Bolger deliberately names the towns and soldiers Ledwidge encounters, the better to restore their histories. All those dead young men from across South Dublin who have never been part of the narrative of Irish history are restored to us by Bolger’s defiant act of remembrance.
It’s difficult to conceive of an Irish theater festival that doesn’t feature at least one play by the most playful of Irish writers, Oscar Wilde. In this 1st Irish doesn’t disappoint.
In “The Selfish Giant,” a play for children -- and, let’s face it, overgrown adults -- Wilde plays to his strengths as an ironist and as a disarming wit in a tale about an introverted giant who’s bad temper and refusal to share with others almost ruins his life.
A surprisingly tender Christian allegory -- there have been suggestions over the years that Wilde’s wife Constance may have amended the original endings -- it’s classic Wilde, both moving and very funny. You can catch the show at the Players’ Loft until October 25.
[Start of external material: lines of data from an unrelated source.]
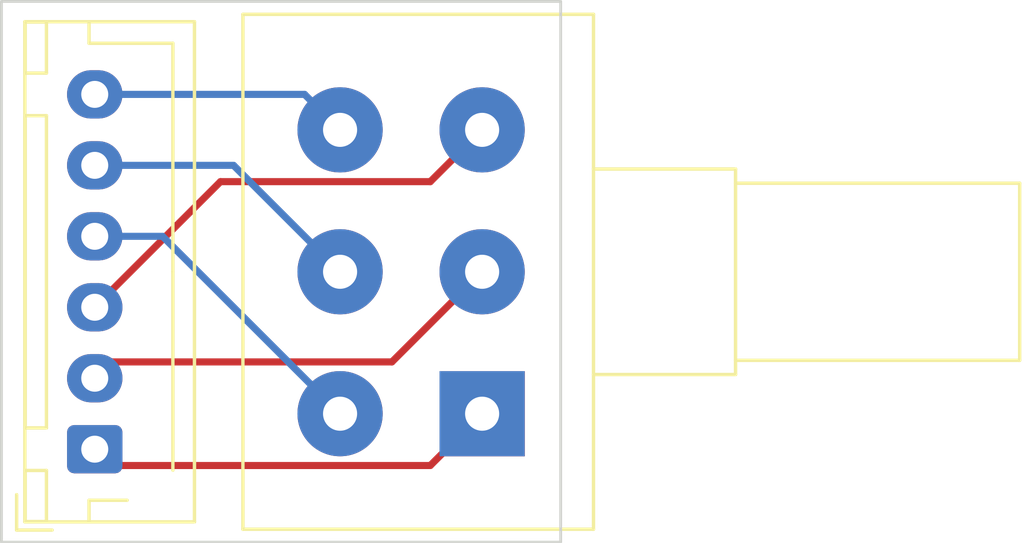
<source format=kicad_pcb>
(kicad_pcb (version 20211014) (generator pcbnew)

  (general
    (thickness 1.6)
  )

  (paper "A4")
  (layers
    (0 "F.Cu" signal)
    (31 "B.Cu" signal)
    (32 "B.Adhes" user "B.Adhesive")
    (33 "F.Adhes" user "F.Adhesive")
    (34 "B.Paste" user)
    (35 "F.Paste" user)
    (36 "B.SilkS" user "B.Silkscreen")
    (37 "F.SilkS" user "F.Silkscreen")
    (38 "B.Mask" user)
    (39 "F.Mask" user)
    (40 "Dwgs.User" user "User.Drawings")
    (41 "Cmts.User" user "User.Comments")
    (42 "Eco1.User" user "User.Eco1")
    (43 "Eco2.User" user "User.Eco2")
    (44 "Edge.Cuts" user)
    (45 "Margin" user)
    (46 "B.CrtYd" user "B.Courtyard")
    (47 "F.CrtYd" user "F.Courtyard")
    (48 "B.Fab" user)
    (49 "F.Fab" user)
    (50 "User.1" user)
    (51 "User.2" user)
    (52 "User.3" user)
    (53 "User.4" user)
    (54 "User.5" user)
    (55 "User.6" user)
    (56 "User.7" user)
    (57 "User.8" user)
    (58 "User.9" user)
  )

  (setup
    (pad_to_mask_clearance 0)
    (pcbplotparams
      (layerselection 0x00010fc_ffffffff)
      (disableapertmacros false)
      (usegerberextensions false)
      (usegerberattributes true)
      (usegerberadvancedattributes true)
      (creategerberjobfile true)
      (svguseinch false)
      (svgprecision 6)
      (excludeedgelayer true)
      (plotframeref false)
      (viasonmask false)
      (mode 1)
      (useauxorigin false)
      (hpglpennumber 1)
      (hpglpenspeed 20)
      (hpglpendiameter 15.000000)
      (dxfpolygonmode true)
      (dxfimperialunits true)
      (dxfusepcbnewfont true)
      (psnegative false)
      (psa4output false)
      (plotreference true)
      (plotvalue true)
      (plotinvisibletext false)
      (sketchpadsonfab false)
      (subtractmaskfromsilk false)
      (outputformat 1)
      (mirror false)
      (drillshape 1)
      (scaleselection 1)
      (outputdirectory "")
    )
  )

  (net 0 "")
  (net 1 "Net-(J1-Pad1)")
  (net 2 "Net-(J1-Pad2)")
  (net 3 "Net-(J1-Pad3)")
  (net 4 "Net-(J1-Pad4)")
  (net 5 "Net-(J1-Pad5)")
  (net 6 "Net-(J1-Pad6)")

  (footprint "Connector_JST:JST_XH_B6B-XH-AM_1x06_P2.50mm_Vertical" (layer "F.Cu") (at 134.095 106.58 90))

  (footprint "Potentiometer_THT:Potentiometer_Alps_RK163_Dual_Horizontal" (layer "F.Cu") (at 147.73 105.33 180))

  (gr_rect (start 130.81 90.805) (end 150.495 109.855) (layer "Edge.Cuts") (width 0.1) (fill none) (tstamp 73c74180-a1d7-4003-aaf6-f56aa21fa1c1))

  (segment (start 134.67 107.155) (end 145.905 107.155) (width 0.25) (layer "F.Cu") (net 1) (tstamp 2fd334ca-cd88-446d-816b-c6a5c65b4477))
  (segment (start 134.095 106.58) (end 134.67 107.155) (width 0.25) (layer "F.Cu") (net 1) (tstamp 5da7fcbf-bfa1-40a7-9a6b-75232c6ca6e3))
  (segment (start 145.905 107.155) (end 147.73 105.33) (width 0.25) (layer "F.Cu") (net 1) (tstamp 8915f169-1f58-40e6-94cc-a3fbf0157e64))
  (segment (start 144.555 103.505) (end 147.73 100.33) (width 0.25) (layer "F.Cu") (net 2) (tstamp 0ef810b6-fb68-4284-a227-d5a70f8e3c26))
  (segment (start 134.67 103.505) (end 144.555 103.505) (width 0.25) (layer "F.Cu") (net 2) (tstamp 535b2a87-3e34-487c-90b9-dbc0d9e1e82a))
  (segment (start 134.095 104.08) (end 134.67 103.505) (width 0.25) (layer "F.Cu") (net 2) (tstamp 685cc8fa-ca8a-473c-8d94-cb3e804e61a4))
  (segment (start 145.905 97.155) (end 147.73 95.33) (width 0.25) (layer "F.Cu") (net 3) (tstamp 310778c6-5192-41fd-9735-5f4f98b66fe5))
  (segment (start 134.095 101.58) (end 138.52 97.155) (width 0.25) (layer "F.Cu") (net 3) (tstamp 9934411c-78db-4a83-bef3-acdb82e79eee))
  (segment (start 138.52 97.155) (end 145.905 97.155) (width 0.25) (layer "F.Cu") (net 3) (tstamp bf81efa7-80b2-44ba-9850-cc2f1898248d))
  (segment (start 134.095 99.08) (end 136.48 99.08) (width 0.25) (layer "B.Cu") (net 4) (tstamp 1630d0c4-ace5-440e-8922-9904b9c462a5))
  (segment (start 136.48 99.08) (end 142.73 105.33) (width 0.25) (layer "B.Cu") (net 4) (tstamp 5e7d5bee-8d69-4bdf-8dad-d17ab5f79d7b))
  (segment (start 134.095 96.58) (end 138.98 96.58) (width 0.25) (layer "B.Cu") (net 5) (tstamp e6b2edca-1aa8-409a-a8da-0b6d78320cc9))
  (segment (start 138.98 96.58) (end 142.73 100.33) (width 0.25) (layer "B.Cu") (net 5) (tstamp efbfc789-3393-4289-bc0b-0ad6e7d544f7))
  (segment (start 134.095 94.08) (end 141.48 94.08) (width 0.25) (layer "B.Cu") (net 6) (tstamp 6e2c9432-c448-42c8-9894-6add6e429d9d))
  (segment (start 141.48 94.08) (end 142.73 95.33) (width 0.25) (layer "B.Cu") (net 6) (tstamp ee0e92b0-12ba-4c67-ab97-3cc7238c94e2))

)

</source>
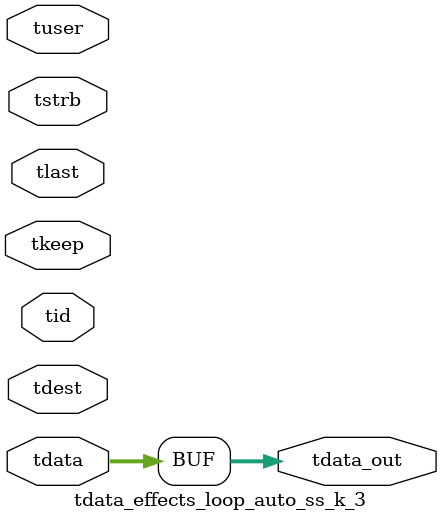
<source format=v>


`timescale 1ps/1ps

module tdata_effects_loop_auto_ss_k_3 #
(
parameter C_S_AXIS_TDATA_WIDTH = 32,
parameter C_S_AXIS_TUSER_WIDTH = 0,
parameter C_S_AXIS_TID_WIDTH   = 0,
parameter C_S_AXIS_TDEST_WIDTH = 0,
parameter C_M_AXIS_TDATA_WIDTH = 32
)
(
input  [(C_S_AXIS_TDATA_WIDTH == 0 ? 1 : C_S_AXIS_TDATA_WIDTH)-1:0     ] tdata,
input  [(C_S_AXIS_TUSER_WIDTH == 0 ? 1 : C_S_AXIS_TUSER_WIDTH)-1:0     ] tuser,
input  [(C_S_AXIS_TID_WIDTH   == 0 ? 1 : C_S_AXIS_TID_WIDTH)-1:0       ] tid,
input  [(C_S_AXIS_TDEST_WIDTH == 0 ? 1 : C_S_AXIS_TDEST_WIDTH)-1:0     ] tdest,
input  [(C_S_AXIS_TDATA_WIDTH/8)-1:0 ] tkeep,
input  [(C_S_AXIS_TDATA_WIDTH/8)-1:0 ] tstrb,
input                                                                    tlast,
output [C_M_AXIS_TDATA_WIDTH-1:0] tdata_out
);

assign tdata_out = {tdata[63:0]};

endmodule


</source>
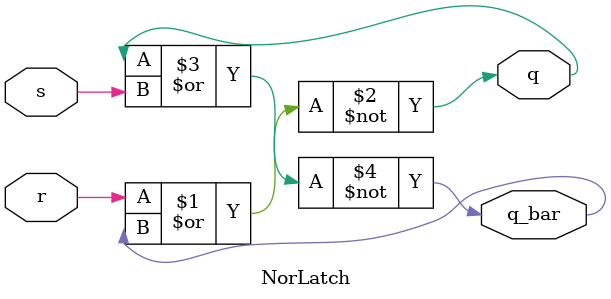
<source format=v>
`timescale 1ns / 1ps
module NorLatch(s,r,q,q_bar
    );
	 input s,r;
	 output q,q_bar;
	 nor(q,r,q_bar);
	 nor(q_bar,q,s);


endmodule

</source>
For laughs you should check out Lennox Robinson’s sturdy old chestnut “Is Life Worth Living,” which explores what happens when an idealistic and not terribly accomplished repertory troupe brings the plays of Ibsen, Chekhov and Strindberg to the small Irish village of Inish, where they quickly drive the amiable local audience out of their minds.
The craic begins when the town’s elders decide to improve the tone of the place by introducing the masterworks of modern European drama to its happily rustic citizens. Enter the ostentatious Hector De La Mare and his wife Constance Constantia of the De La Mare Repertory company, a troupe of theatrical chancers wholly committed to “psychological and introspective drama, the great plays of Russia, an Ibsen or two, a little Strindberg.”
The joke is there’s no such thing as a little Strindberg, and whether or not the souls of Inish require improvement is a question that’s only asked in the aftermath, when the damage is done. You can catch this wildly funny show at the Mint Theatre at 311 West 43rd Street.
The New York public is quickly coming to realize that Ireland’s culture is its strongest suit, as each of these beautifully written and performed dramas clearly illustrate.